== EXERCISE ==
Images are to be left out; everything else in the records gets copied exactly.
>>
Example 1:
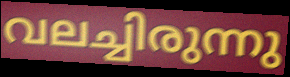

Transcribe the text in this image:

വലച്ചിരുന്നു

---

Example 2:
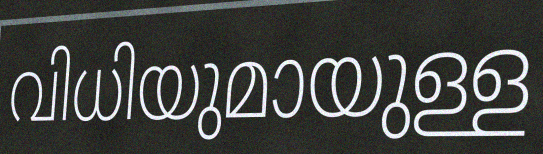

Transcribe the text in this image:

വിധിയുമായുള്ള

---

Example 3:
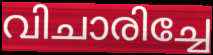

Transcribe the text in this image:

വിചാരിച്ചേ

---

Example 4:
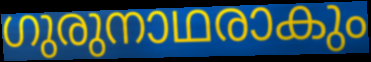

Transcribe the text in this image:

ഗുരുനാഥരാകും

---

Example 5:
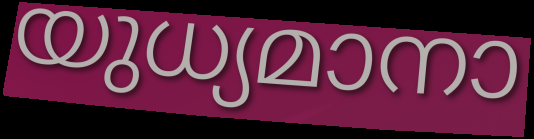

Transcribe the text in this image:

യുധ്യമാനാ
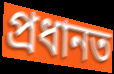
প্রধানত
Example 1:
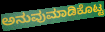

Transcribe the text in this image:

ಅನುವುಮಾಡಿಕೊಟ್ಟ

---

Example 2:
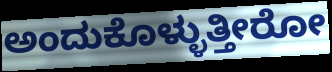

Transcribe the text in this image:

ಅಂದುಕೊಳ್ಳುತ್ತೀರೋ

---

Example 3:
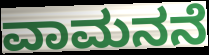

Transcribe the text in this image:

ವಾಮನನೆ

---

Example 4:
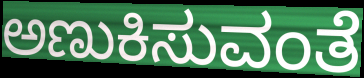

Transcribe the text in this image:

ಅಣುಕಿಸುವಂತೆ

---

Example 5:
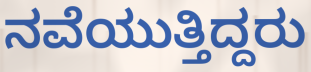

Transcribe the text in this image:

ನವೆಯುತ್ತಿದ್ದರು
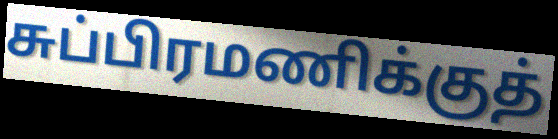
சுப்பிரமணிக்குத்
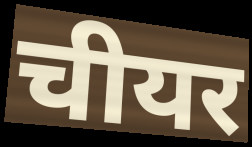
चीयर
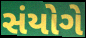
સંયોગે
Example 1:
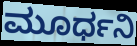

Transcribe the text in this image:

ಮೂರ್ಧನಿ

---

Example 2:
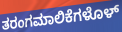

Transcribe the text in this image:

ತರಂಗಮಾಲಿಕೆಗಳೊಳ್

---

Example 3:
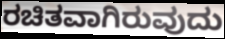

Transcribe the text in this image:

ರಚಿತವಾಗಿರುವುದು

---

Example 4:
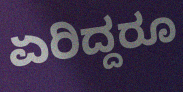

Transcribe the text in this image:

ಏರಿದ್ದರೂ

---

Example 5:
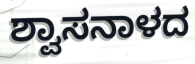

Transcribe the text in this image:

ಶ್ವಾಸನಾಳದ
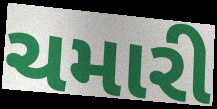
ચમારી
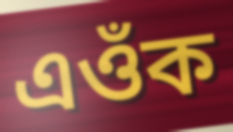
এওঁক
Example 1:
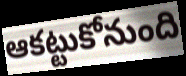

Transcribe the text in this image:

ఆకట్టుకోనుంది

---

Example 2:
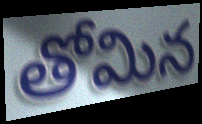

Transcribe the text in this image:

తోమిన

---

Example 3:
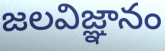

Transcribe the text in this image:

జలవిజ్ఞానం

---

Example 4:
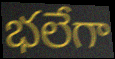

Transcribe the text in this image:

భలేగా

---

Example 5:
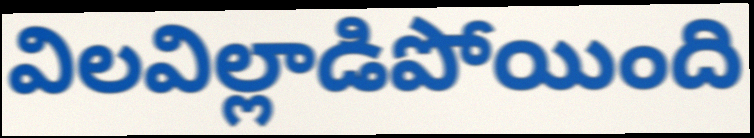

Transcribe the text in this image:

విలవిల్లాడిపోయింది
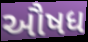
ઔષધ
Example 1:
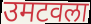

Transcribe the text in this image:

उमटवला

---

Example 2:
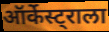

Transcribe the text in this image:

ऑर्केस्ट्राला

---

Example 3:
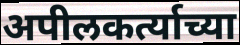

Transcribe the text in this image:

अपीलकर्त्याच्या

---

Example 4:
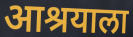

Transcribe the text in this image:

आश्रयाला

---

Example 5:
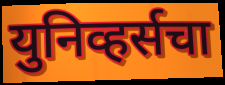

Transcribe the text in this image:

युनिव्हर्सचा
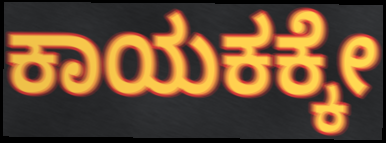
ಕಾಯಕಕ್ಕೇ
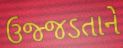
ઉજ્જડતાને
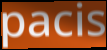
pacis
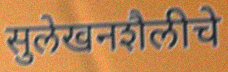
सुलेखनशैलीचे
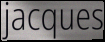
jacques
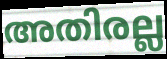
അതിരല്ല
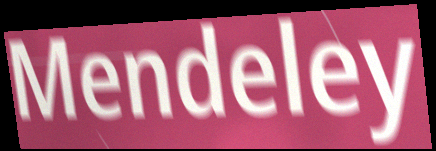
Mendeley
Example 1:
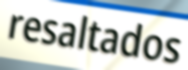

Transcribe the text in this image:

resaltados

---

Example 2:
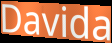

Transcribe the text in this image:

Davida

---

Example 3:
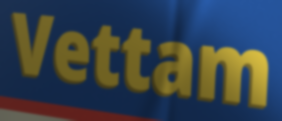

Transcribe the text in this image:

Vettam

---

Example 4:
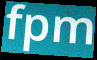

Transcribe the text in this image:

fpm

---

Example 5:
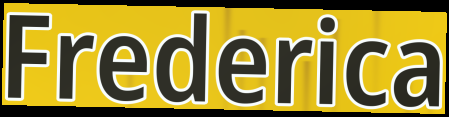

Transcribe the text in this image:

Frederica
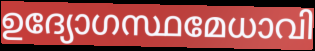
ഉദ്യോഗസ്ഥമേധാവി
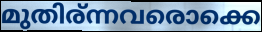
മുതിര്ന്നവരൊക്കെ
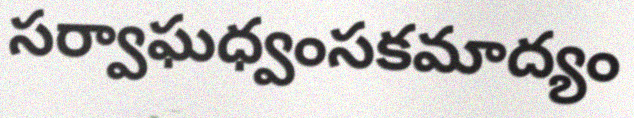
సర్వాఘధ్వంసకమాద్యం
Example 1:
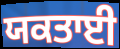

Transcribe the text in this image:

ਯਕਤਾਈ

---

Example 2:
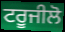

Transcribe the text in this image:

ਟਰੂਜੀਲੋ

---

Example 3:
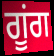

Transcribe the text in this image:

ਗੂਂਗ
<<
== ANSWER SECTION ==
Example 1:

Transcribe the text in this image:

വലച്ചിരുന്നു

---

Example 2:

Transcribe the text in this image:

വിധിയുമായുള്ള

---

Example 3:

Transcribe the text in this image:

വിചാരിച്ചേ

---

Example 4:

Transcribe the text in this image:

ഗുരുനാഥരാകും

---

Example 5:

Transcribe the text in this image:

യുധ്യമാനാ
প্রধানত
Example 1:

Transcribe the text in this image:

ಅನುವುಮಾಡಿಕೊಟ್ಟ

---

Example 2:

Transcribe the text in this image:

ಅಂದುಕೊಳ್ಳುತ್ತೀರೋ

---

Example 3:

Transcribe the text in this image:

ವಾಮನನೆ

---

Example 4:

Transcribe the text in this image:

ಅಣುಕಿಸುವಂತೆ

---

Example 5:

Transcribe the text in this image:

ನವೆಯುತ್ತಿದ್ದರು
சுப்பிரமணிக்குத்
चीयर
સંયોગે
Example 1:

Transcribe the text in this image:

ಮೂರ್ಧನಿ

---

Example 2:

Transcribe the text in this image:

ತರಂಗಮಾಲಿಕೆಗಳೊಳ್

---

Example 3:

Transcribe the text in this image:

ರಚಿತವಾಗಿರುವುದು

---

Example 4:

Transcribe the text in this image:

ಏರಿದ್ದರೂ

---

Example 5:

Transcribe the text in this image:

ಶ್ವಾಸನಾಳದ
ચમારી
এওঁক
Example 1:

Transcribe the text in this image:

ఆకట్టుకోనుంది

---

Example 2:

Transcribe the text in this image:

తోమిన

---

Example 3:

Transcribe the text in this image:

జలవిజ్ఞానం

---

Example 4:

Transcribe the text in this image:

భలేగా

---

Example 5:

Transcribe the text in this image:

విలవిల్లాడిపోయింది
ઔષધ
Example 1:

Transcribe the text in this image:

उमटवला

---

Example 2:

Transcribe the text in this image:

ऑर्केस्ट्राला

---

Example 3:

Transcribe the text in this image:

अपीलकर्त्याच्या

---

Example 4:

Transcribe the text in this image:

आश्रयाला

---

Example 5:

Transcribe the text in this image:

युनिव्हर्सचा
ಕಾಯಕಕ್ಕೇ
ઉજ્જડતાને
pacis
सुलेखनशैलीचे
jacques
അതിരല്ല
Mendeley
Example 1:

Transcribe the text in this image:

resaltados

---

Example 2:

Transcribe the text in this image:

Davida

---

Example 3:

Transcribe the text in this image:

Vettam

---

Example 4:

Transcribe the text in this image:

fpm

---

Example 5:

Transcribe the text in this image:

Frederica
ഉദ്യോഗസ്ഥമേധാവി
മുതിര്ന്നവരൊക്കെ
సర్వాఘధ్వంసకమాద్యం
Example 1:

Transcribe the text in this image:

ਯਕਤਾਈ

---

Example 2:

Transcribe the text in this image:

ਟਰੂਜੀਲੋ

---

Example 3:

Transcribe the text in this image:

ਗੂਂਗ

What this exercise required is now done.